Lol. On adore les suppléments, mais pas les commentaires audio. Je ne trouve pas ça fascinant, et en plus, dans le feu de l'action, on peut être tentés de révéler des petits secrets qui brisent la magie. Le commentaire audio est souvent le moins intéressant dans les extras. Ceci dit, je n'ai jamais réécouté notre commentaire audio. S'il n'est pas intéressant, vous saurez pourquoi, et s'il est, on retire ce qu'on a dit!
Il en va de même du générique de fin de DEAD END où l'on peut voir un message dans les dernières secondes où vous dites en gros que ceux qui sont restés jusque là sont des vrais amoureux du cinéma. Est-ce un simple merci ou bien aussi un constat sur le peuplement actuel des salles où tout le monde s'en va avant la fin du générique ?
Les deux. Moi j'adore rester pendant le générique de fin, juste parce que ça permet de "sortir" lentement du film, comme un chill out. Je ne comprends pas comment les gens peuvent bondir du film après le mot "Fin', comme s'ils switchaient brutalement. Moi je n'y arrive pas. Donc on a mis ce message pour les rêveurs, ou les courageux, qui restent jusqu'à la fin.
Ray Wise a dit dans une interview lors d'un festival qu'il était fier du résultat final de DEAD END. Vous semblez dire qu'au départ, vous n'aviez que peu d'espoir qu'il accepte le rôle en raison de ce qu'il a pu faire auparavant ?
Oui.
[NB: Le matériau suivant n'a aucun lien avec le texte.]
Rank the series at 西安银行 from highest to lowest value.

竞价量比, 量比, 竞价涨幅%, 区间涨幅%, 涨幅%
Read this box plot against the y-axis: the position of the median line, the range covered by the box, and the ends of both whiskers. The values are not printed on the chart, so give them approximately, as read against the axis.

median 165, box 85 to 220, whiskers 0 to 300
On était parfaitement inconnus, nous n'avions rien fait de très montrable avant, donc il y avait un certain risque pour lui et on ne pensait pas qu'il accepterait.
DEAD END se limite a cinq personnages et il réussit à être plus sympathique, avec son parti pris minimaliste, que d'autres films français qui s'essaient au cinéma de genre. Cela fait penser, dans un autre registre, à ILS, lui aussi resserré sur très peu de personnages mais qui réussit à les faire vivre et à insuffler une véritable tension. Est ce que d'après vous, les autres films français qui se sont essayés au genre ont surtout des problèmes dans l'exploitation de leurs idées et donc dans l'écriture de leur scénario ?
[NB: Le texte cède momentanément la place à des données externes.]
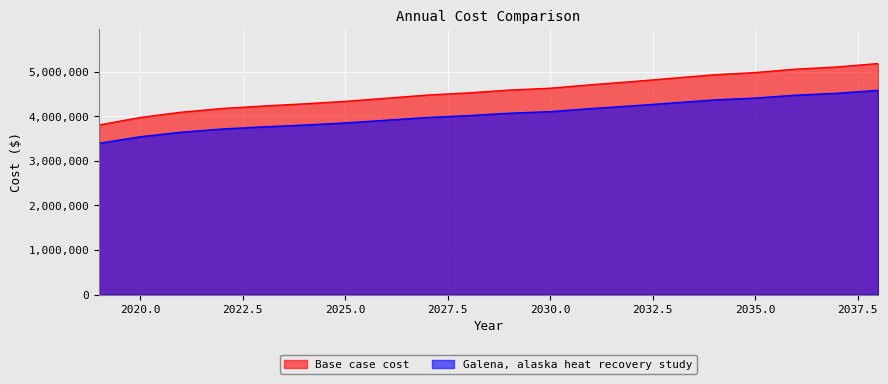

What is the lowest value of the Galena, alaska heat recovery study series?

3395957.0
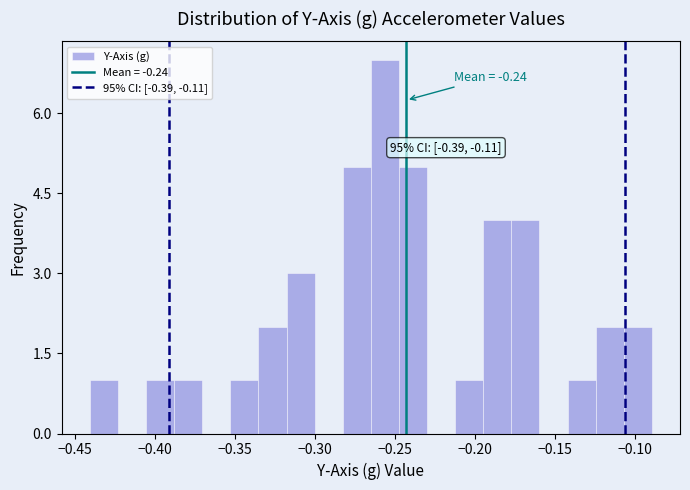

Around what value on the x-axis is the tallest bar? Give the approximate position of its centre, as read against the axis.

-0.255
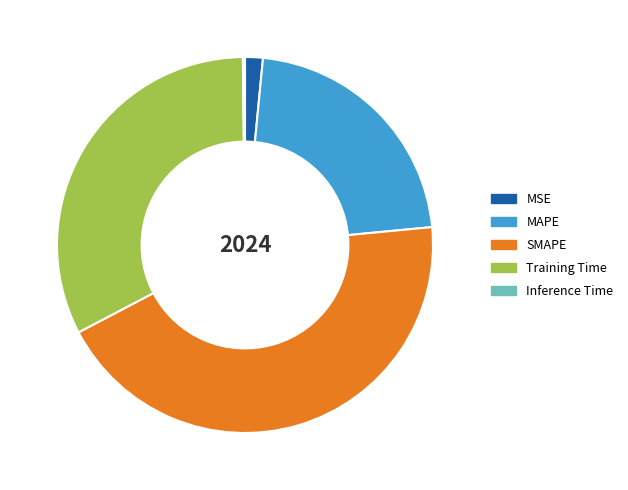

Is there any slice that represents more than half of the pie?

No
Je n'ai pas vu beaucoup de films de genre français, donc je ne peux pas juger. En revanche, il y a quelque chose que j'appellerais le "mal français", c'est l'absence d'exigence en écriture. Je retrouve le problème dans beaucoup de scénarios que je lis. Il n'y a pas de structure, pas de vision d'ensemble. Des bonnes idées, oui, mais ça ne suffit pas. Un bon film, c'est d'abord un scénario solide (comme le disait Jean Gabin de manière plus intéressante que moi). C'est là où les Américains sont forts. Sur la réalisation, on peut leur en remontrer. Sur l'écriture, les Français ont du travail à faire. Je m'inclus dans le lot, c'est un apprentissage constant. Mais il est vrai qu'avec Fabrice, nous avons passé de longues années à écrire avant de réaliser notre premier film. Nous avons beaucoup appris de James Huth à cet égard.
L'épilogue dans l'hôpital est assez surprenant car il tranche complètement avec le reste du film. La nuit cède la place au jour, l'isolement disparaît au profit d'un environnement très peuplé (les couloirs, le parking...)... Et surtout elle amène des éléments de réponses qui n'étaient peut être pas utiles à la compréhension du reste. Vous aviez pensé cette fin de cette façon à l'origine ? Etait il obligatoire de donner un visage au conducteur ?
Rétrospectivement, peut être pas... Mais alors vous nous auriez posé la question "Qu'est-ce que raconte votre film" ? Ne pas donner de réponse aurait été également frustrant, et un peu facile.
Le film perd un peu de sa force et de son mystère. Est ce qu'il n'aurait pas été préférable de s'arrêter sur Alexandra Holden dans le lit ?
Sûrement, vu que l'actrice qu'on a engagée pour jouer le médecin est arrivée sans savoir ses lignes, ce qui nous a forcé à couper pas mal de la fin et ça l'a peut-être un peu affaiblie. Mais dans l'ensemble, on l'assume, et on aime beaucoup les deux balayeurs à la fin. Cette dernière scène est la vraie fin du film, même si elle est dans le générique.